=== WRITTEN TASK A ===
In the interview with Kristyn Merbeth, write out the passage between "I imagine I’m" and "the genre-bending weirdness!", inclusive.
=== WRITTEN TASK B ===
Using the interview with Kristyn Merbeth, explain in one to three sentences why she says she has always been drawn to science fiction.

=== SELECTED EXTRACT ===
————

Kristyn Merbeth, author of the Nova Vita Protocol novels consisting of Fortuna and the new release Memoria as well as the Wastelanders novels she writes as K.S. Merbeth. Kristyn was kind enough to sit down with GdM and discuss her passion for gaming, story creation, and the ultra-dysfunctional family that is at the heart of the Nova Vita Protocol novels.
GdM: Can you tell our readers a bit about yourself?
I’m the author of the ongoing Nova Vita Protocol series (starting with Fortuna) and, as K.S. Merbeth, the post-apocalyptic Wastelanders books (Bite and Raid). When I’m not writing or reading, I’m often gaming. I also love to cook, make alcohol-infused ice cream, and hang out with my bulldog, Albus.
GdM: I read that you are a gamer. What games do you play? And what role does gaming play in your life?
Yes! I play all kinds of games – video games, board games, tabletop games. I have a D&D group that has been meeting consistently for about three years now, and some of my recent video game favorites have been Hades and the remake of Final Fantasy 7. Sometimes I game to socialize, and other times to immerse myself in a great story, but, perhaps most importantly, it’s one of the main ways that I can fully relax. It’s hard to turn off my writer brain when I’m doing other things, including reading, but games make it easy to get out of my own head for once.
GdM: What aspects of the science fiction genre attract you to it? What do you see happening to science fiction as a genre in the future?
Writing is often a way of processing and working through anxiety for me. So, I think I’ve always been naturally drawn to a genre that explores possible futures. It helps me approach the kinds of subjects and emotions that scare me without facing them head-on in a way that might be overwhelming.
I imagine I’m not the only one that pours my fears into my writing, which might partially explain why science fiction has been really thriving over the last few years. There has been such an incredible rise of new, diverse voices in science fiction, and some excellent books that have pushed the boundaries of what the genre can be. I look forward to more of that in the future. Bring on the genre-bending weirdness!

————

=== GIVEN RECORDS ===
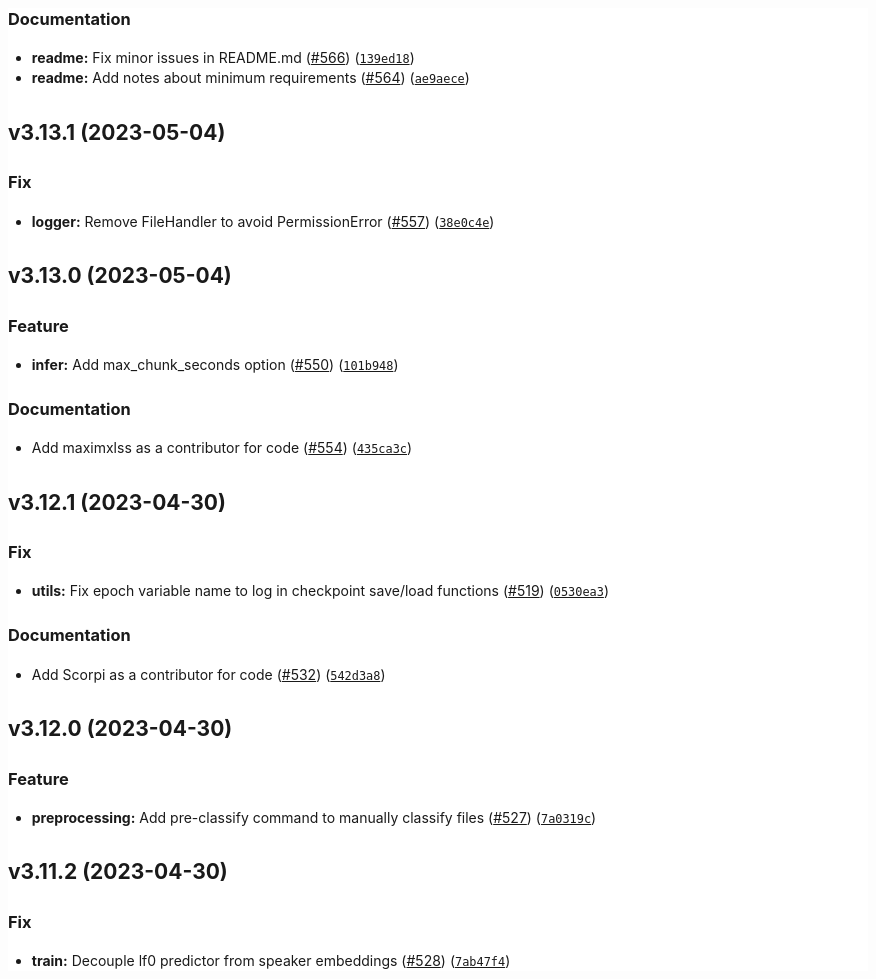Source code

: ### Documentation
* **readme:** Fix minor issues in README.md ([#566](https://github.com/voicepaw/so-vits-svc-fork/issues/566)) ([`139ed18`](https://github.com/voicepaw/so-vits-svc-fork/commit/139ed182a39a779d8cbdcefc8022a0ed7ff604cd))
* **readme:** Add notes about minimum requirements ([#564](https://github.com/voicepaw/so-vits-svc-fork/issues/564)) ([`ae9aece`](https://github.com/voicepaw/so-vits-svc-fork/commit/ae9aece9529145ed76aec24febdc77c07522a110))

## v3.13.1 (2023-05-04)
### Fix
* **logger:** Remove FileHandler to avoid PermissionError ([#557](https://github.com/voicepaw/so-vits-svc-fork/issues/557)) ([`38e0c4e`](https://github.com/voicepaw/so-vits-svc-fork/commit/38e0c4ed471c4520571a1585d868e325ea1a57e3))

## v3.13.0 (2023-05-04)
### Feature
* **infer:** Add max_chunk_seconds option ([#550](https://github.com/voicepaw/so-vits-svc-fork/issues/550)) ([`101b948`](https://github.com/voicepaw/so-vits-svc-fork/commit/101b9484a86cce634a71054e5b8110998566197b))

### Documentation
* Add maximxlss as a contributor for code ([#554](https://github.com/voicepaw/so-vits-svc-fork/issues/554)) ([`435ca3c`](https://github.com/voicepaw/so-vits-svc-fork/commit/435ca3c58ab48934622c3d192cc11fd130a4a6f7))

## v3.12.1 (2023-04-30)
### Fix
* **utils:** Fix epoch variable name to log in checkpoint save/load functions ([#519](https://github.com/voicepaw/so-vits-svc-fork/issues/519)) ([`0530ea3`](https://github.com/voicepaw/so-vits-svc-fork/commit/0530ea34fa42d9af51c73872b02d6453427c5a00))

### Documentation
* Add Scorpi as a contributor for code ([#532](https://github.com/voicepaw/so-vits-svc-fork/issues/532)) ([`542d3a8`](https://github.com/voicepaw/so-vits-svc-fork/commit/542d3a8382d97064f13c1dcc4ba11107614dec3f))

## v3.12.0 (2023-04-30)
### Feature
* **preprocessing:** Add pre-classify command to manually classify files ([#527](https://github.com/voicepaw/so-vits-svc-fork/issues/527)) ([`7a0319c`](https://github.com/voicepaw/so-vits-svc-fork/commit/7a0319c65f42b0cc54d1d86ae5945d4a356b507a))

## v3.11.2 (2023-04-30)
### Fix
* **train:** Decouple lf0 predictor from speaker embeddings ([#528](https://github.com/voicepaw/so-vits-svc-fork/issues/528)) ([`7ab47f4`](https://github.com/voicepaw/so-vits-svc-fork/commit/7ab47f44e2ec77aa8c9e36b2e322d2dca0f94fb0))
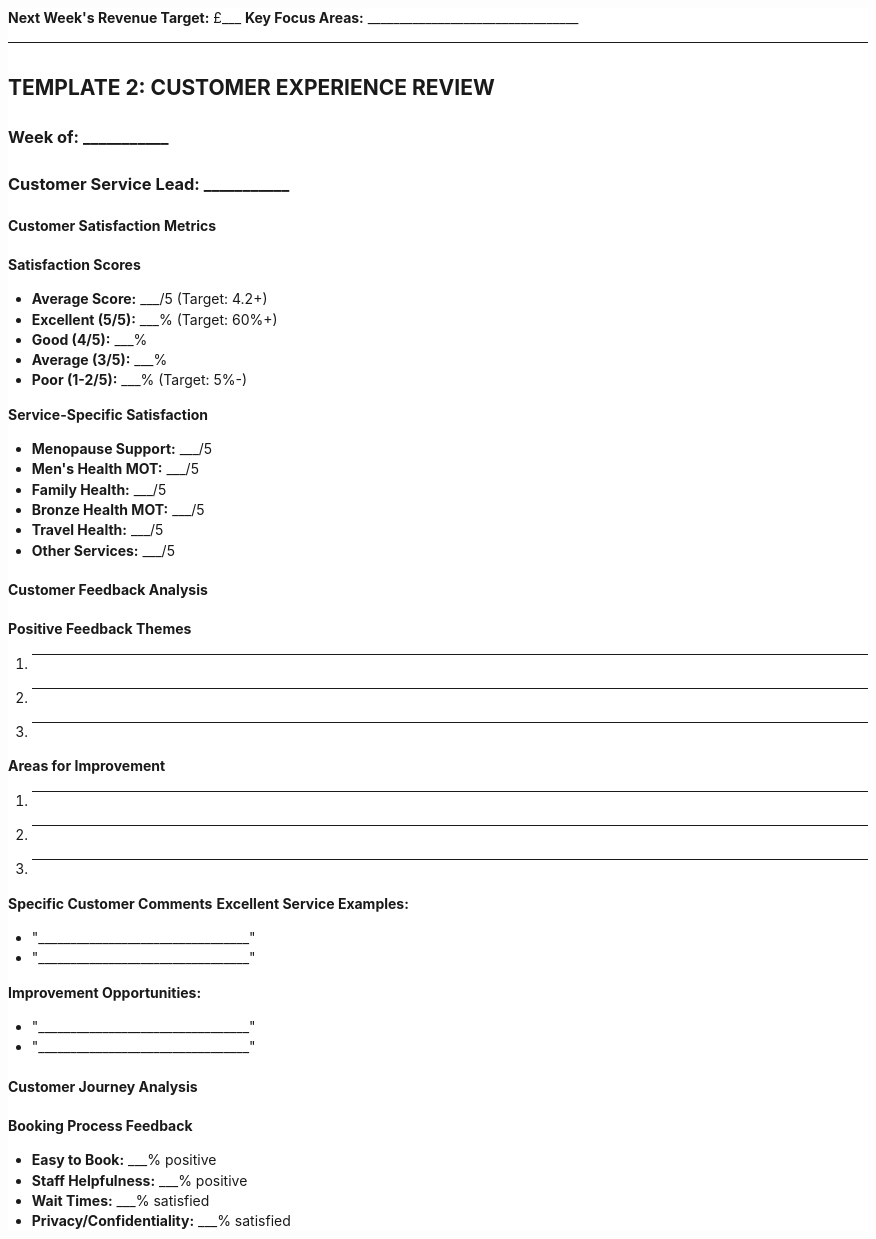 **Next Week's Revenue Target:** £___
**Key Focus Areas:** _________________________________

---

## TEMPLATE 2: CUSTOMER EXPERIENCE REVIEW

### Week of: ___________
### Customer Service Lead: ___________

#### Customer Satisfaction Metrics
**Satisfaction Scores**
- **Average Score:** ___/5 (Target: 4.2+)
- **Excellent (5/5):** ___% (Target: 60%+)
- **Good (4/5):** ___%
- **Average (3/5):** ___%
- **Poor (1-2/5):** ___% (Target: 5%-)

**Service-Specific Satisfaction**
- **Menopause Support:** ___/5
- **Men's Health MOT:** ___/5
- **Family Health:** ___/5
- **Bronze Health MOT:** ___/5
- **Travel Health:** ___/5
- **Other Services:** ___/5

#### Customer Feedback Analysis
**Positive Feedback Themes**
1. _________________________________
2. _________________________________
3. _________________________________

**Areas for Improvement**
1. _________________________________
2. _________________________________
3. _________________________________

**Specific Customer Comments**
**Excellent Service Examples:**
- "_________________________________"
- "_________________________________"

**Improvement Opportunities:**
- "_________________________________"
- "_________________________________"

#### Customer Journey Analysis
**Booking Process Feedback**
- **Easy to Book:** ___% positive
- **Staff Helpfulness:** ___% positive
- **Wait Times:** ___% satisfied
- **Privacy/Confidentiality:** ___% satisfied
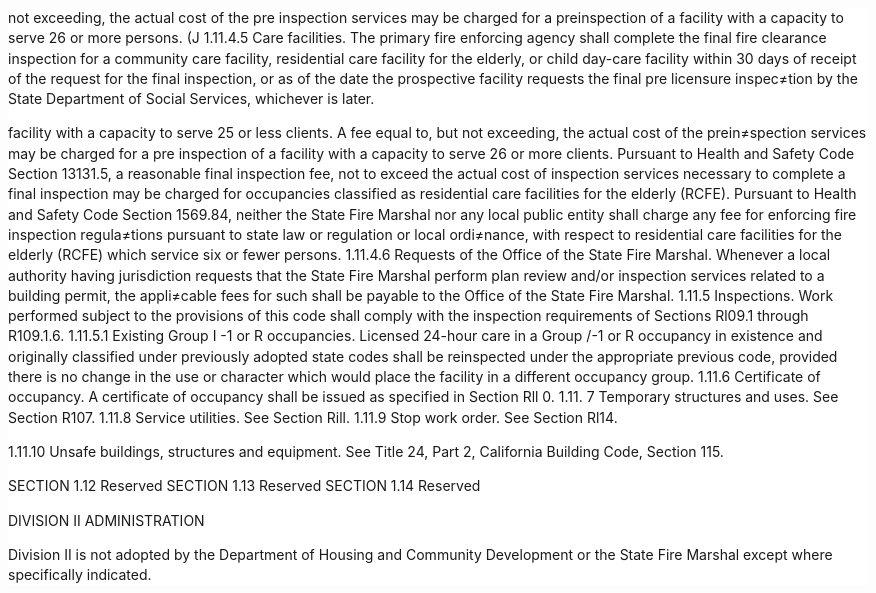 not exceeding, the actual cost of the pre inspection services may be charged for a preinspection of a facility with a capacity to serve 26 or more persons.
(J
1.11.4.5 Care facilities. The primary fire enforcing agency shall complete the final fire clearance inspection for a community care facility, residential care facility for the
elderly, or child day-care facility within 30 days of receipt of the request for the final inspection, or as of the date the prospective facility requests the final pre licensure inspec≠tion by the State Department of Social Services, whichever is later.


facility with a capacity to serve 25 or less clients. A fee equal to, but not exceeding, the actual cost of the prein≠spection services may be charged for a pre inspection of a facility with a capacity to serve 26 or more clients.
Pursuant to Health and Safety Code Section 13131.5, a reasonable final inspection fee, not to exceed the actual cost of inspection services necessary to complete a final inspection may be charged for occupancies classified as residential care facilities for the elderly (RCFE).
Pursuant to Health and Safety Code Section 1569.84, neither the State Fire Marshal nor any local public entity shall charge any fee for enforcing fire inspection regula≠tions pursuant to state law or regulation or local ordi≠nance, with respect to residential care facilities for the elderly (RCFE) which service six or fewer persons.
1.11.4.6 Requests of the Office of the State Fire Marshal.
Whenever a local authority having jurisdiction requests that the State Fire Marshal perform plan review and/or inspection services related to a building permit, the appli≠cable fees for such shall be payable to the Office of the State Fire Marshal.
1.11.5 Inspections. Work performed subject to the provisions of this code shall comply with the inspection requirements of Sections Rl09.1 through R109.1.6.
1.11.5.1 Existing Group I -1 or R occupancies. Licensed 24-hour care in a Group /-1 or R occupancy in existence and originally classified under previously adopted state codes shall be reinspected under the appropriate previous code, provided there is no change in the use or character which would place the facility in a different occupancy group.
1.11.6 Certificate of occupancy. A certificate of occupancy shall be issued as specified in Section Rll 0.
1.11. 7 Temporary structures and uses. See Section R107.
1.11.8 Service utilities. See Section Rill.
1.11.9 Stop work order. See Section Rl14.

1.11.10 Unsafe buildings, structures and equipment. See Title 24, Part 2, California Building Code, Section 115.

SECTION 1.12
Reserved
SECTION 1.13
Reserved
SECTION 1.14
Reserved






DIVISION II ADMINISTRATION

Division II is not adopted by the Department of Housing and Community Development or the State Fire Marshal except where specifically indicated.
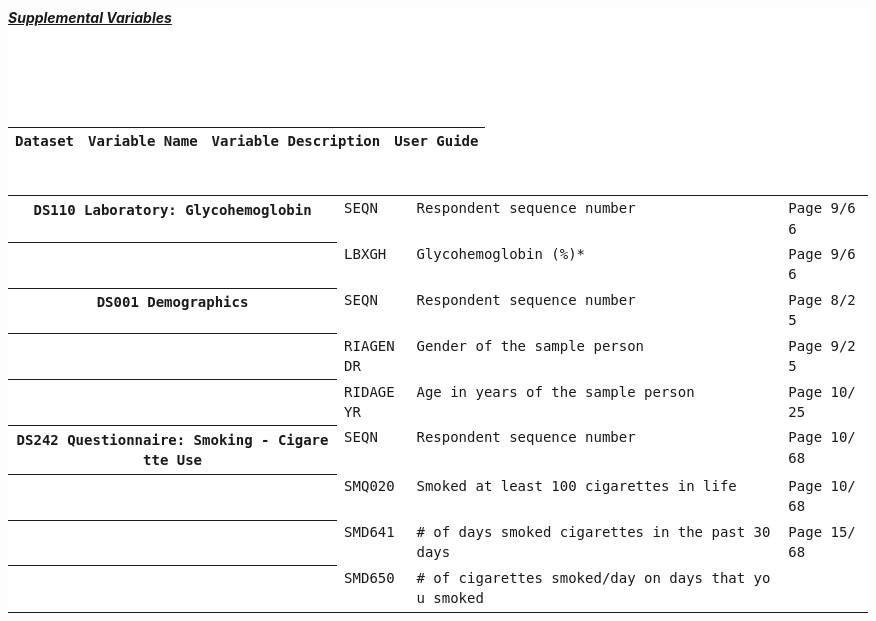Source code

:   <h5 class='mb-3'><u>Supplemental Variables</u></h5>
  <pre>
    <table class="table mb-0">
      <thead>
        <tr>
          <th scope="col">Dataset</th>
          <th scope="col">Variable Name</th>
          <th scope="col">Variable Description</th>
          <th scope="col">User Guide</th>
        </tr>
      </thead>
      <tbody>
        <tr>
          <th scope="row">DS110 Laboratory: Glycohemoglobin</th>
          <td>SEQN</td>
          <td>Respondent sequence number</td>
          <td>Page 9/66</td>
        </tr>
        <tr>
          <th scope="row"> </th>
          <td>LBXGH</td>
          <td>Glycohemoglobin (%)*</td>
          <td>Page 9/66</td>
        </tr>
        <tr>
          <th scope="row">DS001 Demographics</th>
          <td>SEQN</td>
          <td>Respondent sequence number</td>
          <td>Page 8/25</td>
        </tr>
        <tr>
          <th scope="row"> </th>
          <td>RIAGENDR</td>
          <td>Gender of the sample person</td>
          <td>Page 9/25</td>
        </tr>
        <tr>
          <th scope="row"> </th>
          <td>RIDAGEYR</td>
          <td>Age in years of the sample person</td>
          <td>Page 10/25</td>
        </tr>
        <tr>
          <th scope="row">DS242 Questionnaire: Smoking - Cigarette Use</th>
          <td>SEQN</td>
          <td>Respondent sequence number</td>
          <td>Page 10/68</td>
        </tr>
        <tr>
          <th scope="row"> </th>
          <td>SMQ020</td>
          <td>Smoked at least 100 cigarettes in life</td>
          <td>Page 10/68</td>
        </tr>
        <tr>
          <th scope="row"> </th>
          <td>SMD641</td>
          <td># of days smoked cigarettes in the past 30 days</td>
          <td>Page 15/68</td>
        </tr>
        <tr>
          <th scope="row"> </th>
          <td>SMD650</td>
          <td># of cigarettes smoked/day on days that you smoked</td>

————

=== RESPONSE AREA A ===
I imagine I’m not the only one that pours my fears into my writing, which might partially explain why science fiction has been really thriving over the last few years. There has been such an incredible rise of new, diverse voices in science fiction, and some excellent books that have pushed the boundaries of what the genre can be. I look forward to more of that in the future. Bring on the genre-bending weirdness!

=== RESPONSE AREA B ===
Writing is often how she processes and works through anxiety, so she is naturally drawn to a genre that explores possible futures. Science fiction lets her approach subjects and emotions that scare her without facing them head-on in a way that might be overwhelming.